Há uma estranha dicotomia na cobertura atual dos esportes universitários. Alguns artigos chamados crise! É uma situação vivida pela NCAA e pelas suas escolas. Outros artigos documentam o sucesso financeiro da indústria esportiva universitária. Poucos artigos apontam essa discrepância.
Os idiotas esperam transformar seus pontos de discussão em um presente do Congresso na forma de uma isenção antitruste que permitiria às escolas restringir o potencial de ganhos e a mobilidade dos jogadores. (Os jogadores não têm representação significativa neste processo.) Ainda assim, não se pode argumentar que os principais desportos universitários não rendem muito dinheiro.
através Revista de Gestão EsportivaDez Grandes Distribuiu um recorde de US$ 1,37 bilhão Aos seus 18 membros para o ano fiscal encerrado em 30 de junho de 2025. Este é um aumento de US$ 490 milhões na distribuição em relação ao ano fiscal anterior. Isso ocorre logo após a SEC distribuir US$ 1,03 bilhão em fevereiro.
Então, sim, há muito dinheiro nos esportes universitários. Mas, como todas as empresas, as instituições membros da NCAA desejam maximizar os lucros. O lado das despesas foi enfraquecido pela liberdade dos jogadores e o lado das receitas foi enfraquecido pelo fluxo limitado de dinheiro de apoio para os pagamentos NIL dos jogadores.
A solução correta é simples. Crie uma unidade de negociação multiempregadores e adote um sindicato.

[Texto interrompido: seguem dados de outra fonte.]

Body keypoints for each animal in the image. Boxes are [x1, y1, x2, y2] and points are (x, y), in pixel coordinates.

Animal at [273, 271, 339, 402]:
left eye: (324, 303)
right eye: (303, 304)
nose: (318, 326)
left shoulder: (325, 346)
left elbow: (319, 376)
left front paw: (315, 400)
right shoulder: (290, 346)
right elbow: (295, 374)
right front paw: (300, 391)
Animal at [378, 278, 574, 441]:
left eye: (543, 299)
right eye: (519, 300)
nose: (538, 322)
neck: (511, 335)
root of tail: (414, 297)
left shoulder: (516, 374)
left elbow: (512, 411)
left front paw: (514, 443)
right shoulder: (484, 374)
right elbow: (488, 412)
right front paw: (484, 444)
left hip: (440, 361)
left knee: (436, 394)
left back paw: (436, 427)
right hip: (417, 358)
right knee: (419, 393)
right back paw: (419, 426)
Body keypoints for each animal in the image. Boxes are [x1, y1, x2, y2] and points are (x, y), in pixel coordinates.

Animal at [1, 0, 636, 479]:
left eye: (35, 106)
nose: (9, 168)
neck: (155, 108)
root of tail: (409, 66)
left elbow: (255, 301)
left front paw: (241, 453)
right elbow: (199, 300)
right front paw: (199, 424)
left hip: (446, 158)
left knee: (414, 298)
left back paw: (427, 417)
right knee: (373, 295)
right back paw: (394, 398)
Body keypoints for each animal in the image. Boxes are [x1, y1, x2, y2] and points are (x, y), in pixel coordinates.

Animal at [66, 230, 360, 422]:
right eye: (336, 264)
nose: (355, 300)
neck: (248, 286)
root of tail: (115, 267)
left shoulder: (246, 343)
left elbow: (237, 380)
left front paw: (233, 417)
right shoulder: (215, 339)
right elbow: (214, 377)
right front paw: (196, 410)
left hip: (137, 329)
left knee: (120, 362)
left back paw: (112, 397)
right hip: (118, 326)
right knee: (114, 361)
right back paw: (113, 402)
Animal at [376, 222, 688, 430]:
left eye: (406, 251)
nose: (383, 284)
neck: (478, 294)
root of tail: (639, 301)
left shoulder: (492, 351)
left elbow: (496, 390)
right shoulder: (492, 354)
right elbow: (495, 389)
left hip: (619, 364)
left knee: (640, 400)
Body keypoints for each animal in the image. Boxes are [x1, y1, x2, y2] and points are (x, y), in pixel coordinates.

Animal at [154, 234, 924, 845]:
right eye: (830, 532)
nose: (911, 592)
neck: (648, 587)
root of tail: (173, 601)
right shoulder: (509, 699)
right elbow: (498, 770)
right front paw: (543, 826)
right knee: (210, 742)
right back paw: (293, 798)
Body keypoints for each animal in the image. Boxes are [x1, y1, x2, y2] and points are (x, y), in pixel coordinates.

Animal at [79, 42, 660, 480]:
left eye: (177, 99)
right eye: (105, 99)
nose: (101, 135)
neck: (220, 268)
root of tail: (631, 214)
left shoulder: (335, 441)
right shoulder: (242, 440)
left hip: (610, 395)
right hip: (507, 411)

Negocie coletivamente com os jogadores um conjunto completo de regras relativas a dinheiro, elegibilidade e regras de transferência.
As escolas não querem fazer isto porque a negociação colectiva levaria a outras regras. Regras relativas ao acesso de jogadores para sessões de condicionamento “voluntário” durante o período de entressafra. Regras relativas à intensidade do treinamento. Regras que dão aos jogadores mais direitos do que apenas o direito de finalmente serem pagos.
É por isso que as escolas querem que o Tio Sam lhes dê o bilhete dourado em nome da manutenção do equilíbrio competitivo. Isto pressupõe incorretamente que existia um equilíbrio competitivo antes do início do período NIL. (Não havia.)
No fundo, trata-se do facto básico de que as escolas que encontram uma forma de manipular o antigo sistema em seu benefício são subservientes às escolas que encontram uma forma de decifrar o novo código. De modo mais geral, trata-se do fato de que os jogadores finalmente têm poder real, o poder real de receber o que o mercado suportar e de mudar de escola sempre que quiserem.
Os carneiros têm esse poder há anos. Mas ninguém tentou fingir uma crise por causa disso. E o esforço actual para mudar as coisas através de legislação não se concentra em limitar os poderes dos treinadores. Apenas jogadores.
O futebol universitário não está em crise. As escolas enfrentam a realidade de que os jogadores que foram explorados por décadas de violações antitrust estão a virar a mesa. As escolas querem virar a mesa e transferir o equilíbrio de poder de volta para as escolas.
Claro, sem tocar de forma alguma no poder que os treinadores sempre tiveram.
O barulho continuará até que as escolas consigam o que desejam. Enquanto tudo isto acontece, milhares de milhões continuarão a fluir para os cofres.
Se as escolas não gostam do facto de não conseguirem alguns dos jogadores (em oposição aos dias em que não recebiam nada), a NCAA deveria abandonar a visão mesquinha de “estudante-atleta”, vê-los como empregados, e encontrá-los na mesa de negociações.